* [Texto fornecido]:
☆ ☆ ☆ ☆ ☆ ☆ ☆
Os Montanistas, entre outras coisas, ensinavam que a direção das igrejas é prerrogativa do Espírito Santo, e resistiam à dominação exercida pelos “bispos”. Destacavam a necessidade de cada igreja deixar lugar para a operação do Espírito no seu meio. No leste do Império Romano logo surgiu uma separação definitiva, porém no ocidente os chamados “Montanistas” permaneceram em comunhão com as igrejas que aceitavam a autoridade dos “bispos” até o começo do século III, quando finalmente seguiram o exemplo dos seus irmãos do leste, separando-se daquele grupo que viria a ser a Igreja Católica. Um dos ensinadores mais destacados naquela época entre os Montanistas foi Tertuliano, cuja oposição à ideia de federação, e cuja defesa da autonomia das igrejas locais, foram decisivas nesta separação. O alvo dos chamados Montanistas era “fazer voltar o Cristianismo aos seus moldes primitivos” (O Cristianismo Através dos Séculos, pág. 85). A Shaff-Herzog Encyclopedia, Vol III, diz o seguinte a respeito deles: “Não foi uma nova forma de Cristianismo: foi a volta ao velho, à Igreja primitiva, em oposição à corrupção do cristianismo corrente” (pág. 1562).
Não devemos pensar, porém, que todas as igrejas que foram apelidadas “Montanistas” eram realmente igrejas segundo o modelo nas Escrituras. A “Igreja” perseguidora incluía sob este nome muitos que divergiam entre si, da mesma maneira que as palavras “crente” ou “evangélico” são usadas hoje. Muitos que se chamam de crentes em nossos dias professam falar em línguas desconhecidas e ter o poder de fazer milagres, expulsar demônios e curar os enfermos. São divididos em inúmeras denominações onde cada congregação tem o seu Pastor. Qualquer historiador daria ênfase a estes, pois são a vasta maioria, e se mencionasse aquelas igrejas que hoje seguem o modelo claro do NT as chamaria também de “crentes” ou “evangélicas”, embora estas nada têm em comum com as denominações.
☆ ☆ ☆ ☆ ☆ ☆ ☆
* [Conjunto de dados]:
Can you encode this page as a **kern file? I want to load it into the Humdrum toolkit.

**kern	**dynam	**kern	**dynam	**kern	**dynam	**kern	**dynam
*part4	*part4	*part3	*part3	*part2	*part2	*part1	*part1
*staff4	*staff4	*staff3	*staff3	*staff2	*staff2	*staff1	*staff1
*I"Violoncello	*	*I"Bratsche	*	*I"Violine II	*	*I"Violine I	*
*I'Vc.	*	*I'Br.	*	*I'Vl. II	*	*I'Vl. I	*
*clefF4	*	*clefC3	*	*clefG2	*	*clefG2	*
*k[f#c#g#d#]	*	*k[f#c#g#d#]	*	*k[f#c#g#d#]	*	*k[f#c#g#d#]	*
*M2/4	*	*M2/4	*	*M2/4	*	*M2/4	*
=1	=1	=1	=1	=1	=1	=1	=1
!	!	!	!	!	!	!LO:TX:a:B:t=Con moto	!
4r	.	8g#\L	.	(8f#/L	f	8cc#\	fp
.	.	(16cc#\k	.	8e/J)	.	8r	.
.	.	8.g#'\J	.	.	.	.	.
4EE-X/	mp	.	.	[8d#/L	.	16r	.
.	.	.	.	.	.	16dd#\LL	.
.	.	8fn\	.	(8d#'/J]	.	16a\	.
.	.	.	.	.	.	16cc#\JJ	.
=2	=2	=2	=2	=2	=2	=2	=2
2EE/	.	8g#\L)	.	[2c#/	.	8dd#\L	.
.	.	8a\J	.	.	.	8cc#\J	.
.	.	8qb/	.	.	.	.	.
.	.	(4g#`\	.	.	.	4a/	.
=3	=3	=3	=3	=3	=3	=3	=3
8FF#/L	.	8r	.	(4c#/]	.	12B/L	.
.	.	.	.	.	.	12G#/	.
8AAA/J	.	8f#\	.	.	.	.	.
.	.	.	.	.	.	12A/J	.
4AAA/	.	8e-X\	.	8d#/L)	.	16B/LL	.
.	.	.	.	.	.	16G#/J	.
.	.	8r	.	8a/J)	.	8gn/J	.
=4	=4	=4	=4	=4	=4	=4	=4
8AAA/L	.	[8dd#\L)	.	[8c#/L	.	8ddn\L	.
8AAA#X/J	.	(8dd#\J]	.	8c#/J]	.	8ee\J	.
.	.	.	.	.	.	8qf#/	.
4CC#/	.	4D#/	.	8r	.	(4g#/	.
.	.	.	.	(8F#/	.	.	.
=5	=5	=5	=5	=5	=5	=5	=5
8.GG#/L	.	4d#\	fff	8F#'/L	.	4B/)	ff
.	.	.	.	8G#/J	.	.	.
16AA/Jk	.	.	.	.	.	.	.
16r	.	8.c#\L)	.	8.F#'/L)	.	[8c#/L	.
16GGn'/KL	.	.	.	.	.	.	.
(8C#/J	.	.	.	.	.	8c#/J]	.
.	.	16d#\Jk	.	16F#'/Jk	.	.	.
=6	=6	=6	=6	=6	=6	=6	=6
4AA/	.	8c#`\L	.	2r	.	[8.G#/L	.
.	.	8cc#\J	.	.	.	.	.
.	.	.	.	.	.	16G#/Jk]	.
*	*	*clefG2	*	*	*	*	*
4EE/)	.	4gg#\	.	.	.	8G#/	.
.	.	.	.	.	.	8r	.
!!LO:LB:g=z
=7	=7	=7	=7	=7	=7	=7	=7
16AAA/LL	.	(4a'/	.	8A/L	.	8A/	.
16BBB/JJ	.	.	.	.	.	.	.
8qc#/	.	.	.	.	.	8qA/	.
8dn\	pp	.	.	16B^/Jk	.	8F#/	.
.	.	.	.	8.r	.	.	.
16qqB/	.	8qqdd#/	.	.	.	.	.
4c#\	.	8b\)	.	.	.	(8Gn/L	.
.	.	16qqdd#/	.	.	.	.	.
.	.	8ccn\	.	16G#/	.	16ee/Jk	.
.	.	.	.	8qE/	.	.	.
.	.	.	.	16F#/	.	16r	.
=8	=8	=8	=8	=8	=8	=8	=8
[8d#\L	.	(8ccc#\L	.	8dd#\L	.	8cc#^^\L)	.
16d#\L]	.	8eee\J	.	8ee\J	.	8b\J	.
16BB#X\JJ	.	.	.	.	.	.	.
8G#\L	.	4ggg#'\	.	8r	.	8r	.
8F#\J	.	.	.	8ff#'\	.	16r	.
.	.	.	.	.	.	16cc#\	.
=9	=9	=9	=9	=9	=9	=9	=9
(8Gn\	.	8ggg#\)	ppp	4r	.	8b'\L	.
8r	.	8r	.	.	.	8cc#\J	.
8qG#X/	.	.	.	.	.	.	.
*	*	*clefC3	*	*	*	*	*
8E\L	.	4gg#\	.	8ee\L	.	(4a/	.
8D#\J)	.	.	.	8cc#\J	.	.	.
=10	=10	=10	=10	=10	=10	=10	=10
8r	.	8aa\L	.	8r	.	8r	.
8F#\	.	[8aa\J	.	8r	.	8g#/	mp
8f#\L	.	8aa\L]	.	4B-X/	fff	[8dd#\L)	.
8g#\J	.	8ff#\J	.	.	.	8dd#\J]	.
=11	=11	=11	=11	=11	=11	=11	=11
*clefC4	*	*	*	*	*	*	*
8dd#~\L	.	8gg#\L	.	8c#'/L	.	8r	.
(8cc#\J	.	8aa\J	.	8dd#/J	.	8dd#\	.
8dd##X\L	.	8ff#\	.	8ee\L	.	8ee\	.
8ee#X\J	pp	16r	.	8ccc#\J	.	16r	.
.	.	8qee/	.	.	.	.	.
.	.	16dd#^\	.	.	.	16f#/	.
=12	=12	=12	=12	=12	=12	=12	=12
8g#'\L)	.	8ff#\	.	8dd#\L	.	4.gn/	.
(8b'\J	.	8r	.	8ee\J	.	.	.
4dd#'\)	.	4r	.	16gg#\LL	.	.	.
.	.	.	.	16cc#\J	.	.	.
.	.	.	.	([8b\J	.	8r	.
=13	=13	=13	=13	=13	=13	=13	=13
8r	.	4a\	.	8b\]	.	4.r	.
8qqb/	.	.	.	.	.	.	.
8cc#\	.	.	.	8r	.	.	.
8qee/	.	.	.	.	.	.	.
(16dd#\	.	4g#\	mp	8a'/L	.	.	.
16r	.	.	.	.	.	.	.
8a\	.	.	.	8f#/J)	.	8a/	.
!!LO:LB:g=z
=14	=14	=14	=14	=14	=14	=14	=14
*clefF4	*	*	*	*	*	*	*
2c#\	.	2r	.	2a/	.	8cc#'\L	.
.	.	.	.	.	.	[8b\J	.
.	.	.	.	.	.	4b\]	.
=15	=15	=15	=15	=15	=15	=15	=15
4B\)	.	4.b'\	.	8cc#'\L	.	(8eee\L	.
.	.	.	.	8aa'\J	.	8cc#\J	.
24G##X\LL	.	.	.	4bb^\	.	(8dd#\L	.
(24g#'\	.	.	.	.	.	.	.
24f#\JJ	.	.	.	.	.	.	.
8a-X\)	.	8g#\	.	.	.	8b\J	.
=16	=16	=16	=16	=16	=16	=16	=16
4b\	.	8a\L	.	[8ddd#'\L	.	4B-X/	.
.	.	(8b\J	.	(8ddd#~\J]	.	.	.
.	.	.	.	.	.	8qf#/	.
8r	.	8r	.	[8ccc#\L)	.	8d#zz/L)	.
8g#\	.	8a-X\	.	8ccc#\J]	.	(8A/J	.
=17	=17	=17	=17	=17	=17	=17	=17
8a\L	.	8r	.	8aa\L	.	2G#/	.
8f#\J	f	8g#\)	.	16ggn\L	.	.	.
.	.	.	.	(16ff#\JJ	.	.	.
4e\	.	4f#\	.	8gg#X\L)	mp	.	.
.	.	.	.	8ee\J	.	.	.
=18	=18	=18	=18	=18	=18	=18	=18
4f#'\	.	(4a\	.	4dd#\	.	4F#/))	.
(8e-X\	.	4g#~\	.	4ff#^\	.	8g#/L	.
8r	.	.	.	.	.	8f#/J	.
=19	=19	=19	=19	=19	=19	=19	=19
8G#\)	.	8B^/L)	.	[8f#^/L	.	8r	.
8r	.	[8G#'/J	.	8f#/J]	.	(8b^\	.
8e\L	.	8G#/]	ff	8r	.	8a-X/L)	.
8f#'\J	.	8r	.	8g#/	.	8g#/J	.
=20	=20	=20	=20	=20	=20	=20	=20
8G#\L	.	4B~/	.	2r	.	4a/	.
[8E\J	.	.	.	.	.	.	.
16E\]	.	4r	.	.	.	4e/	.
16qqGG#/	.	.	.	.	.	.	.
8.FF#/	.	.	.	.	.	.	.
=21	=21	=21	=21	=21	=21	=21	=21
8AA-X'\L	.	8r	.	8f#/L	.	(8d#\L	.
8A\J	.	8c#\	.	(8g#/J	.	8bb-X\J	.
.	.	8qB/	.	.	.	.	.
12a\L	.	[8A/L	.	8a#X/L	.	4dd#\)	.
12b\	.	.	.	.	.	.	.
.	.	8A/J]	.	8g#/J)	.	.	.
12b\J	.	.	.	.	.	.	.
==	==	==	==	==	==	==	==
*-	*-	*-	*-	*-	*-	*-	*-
☆ ☆ ☆ ☆ ☆ ☆ ☆
* [O que fazer]:
(A) Responda com base no texto sobre os Montanistas:
(i) A quem, segundo os Montanistas, cabia a direção das igrejas?
(ii) Em que época os Montanistas do ocidente se separaram do grupo que aceitava a autoridade dos “bispos”?
(iii) Em que volume e página da Shaff-Herzog Encyclopedia aparece a citação sobre eles?
(B) Escreva a continuação do texto sobre os Montanistas, começando logo depois da última frase.

* [Respostas esperadas]:
(A)
(i) Ao Espírito Santo, de quem a direção das igrejas seria prerrogativa.
(ii) No começo do século III.
(iii) No volume III, página 1562.

(B)
Entre os chamados Montanistas havia divergências. Algumas destas igrejas, fugindo do erro de organização humana na obra de Deus, caíram em outro erro por não entender as Escrituras no tocante aos dons do Espírito Santo. Procuravam os dons de línguas, de profecia, e outros semelhantes que foram dados como sinais nos primeiros anos da era apostólica, não percebendo que tais dons haviam cessado (Mc 16:16-20 e Hb 2:3-4). Outras igrejas, porém, baseando-se no ensino da Palavra de Deus, sabiam que tais dons não mais existiam, e continuavam seu testemunho simples e fiel segundo a Palavra de Deus. Estes foram chamados de Novacianos.
Os Novacianos
Foram assim apelidados porque um certo Novácio, que mais tarde foi martirizado, foi um bem conhecido ensinador entre estas igrejas. Eles não aceitavam nome algum, mas afirmavam ser individualmente cristãos e irmãos. Não reconheciam como igreja aquela que uniu-se ao Estado, nem davam qualquer valor às suas ordenanças.
Estes irmãos, bem como os demais Montanistas, se opunham à hierarquia na igreja, e ensinavam e praticavam a verdade do sacerdócio de todos os salvos. Foram inimigos implacáveis das inovações que gnósticos e pagãos introduziam nas igrejas. Discordavam também daqueles Montanistas que diziam possuir dons espetaculares, tais como o de línguas e profecia (veja O Cristianismo Através dos Séculos, págs. 86-87).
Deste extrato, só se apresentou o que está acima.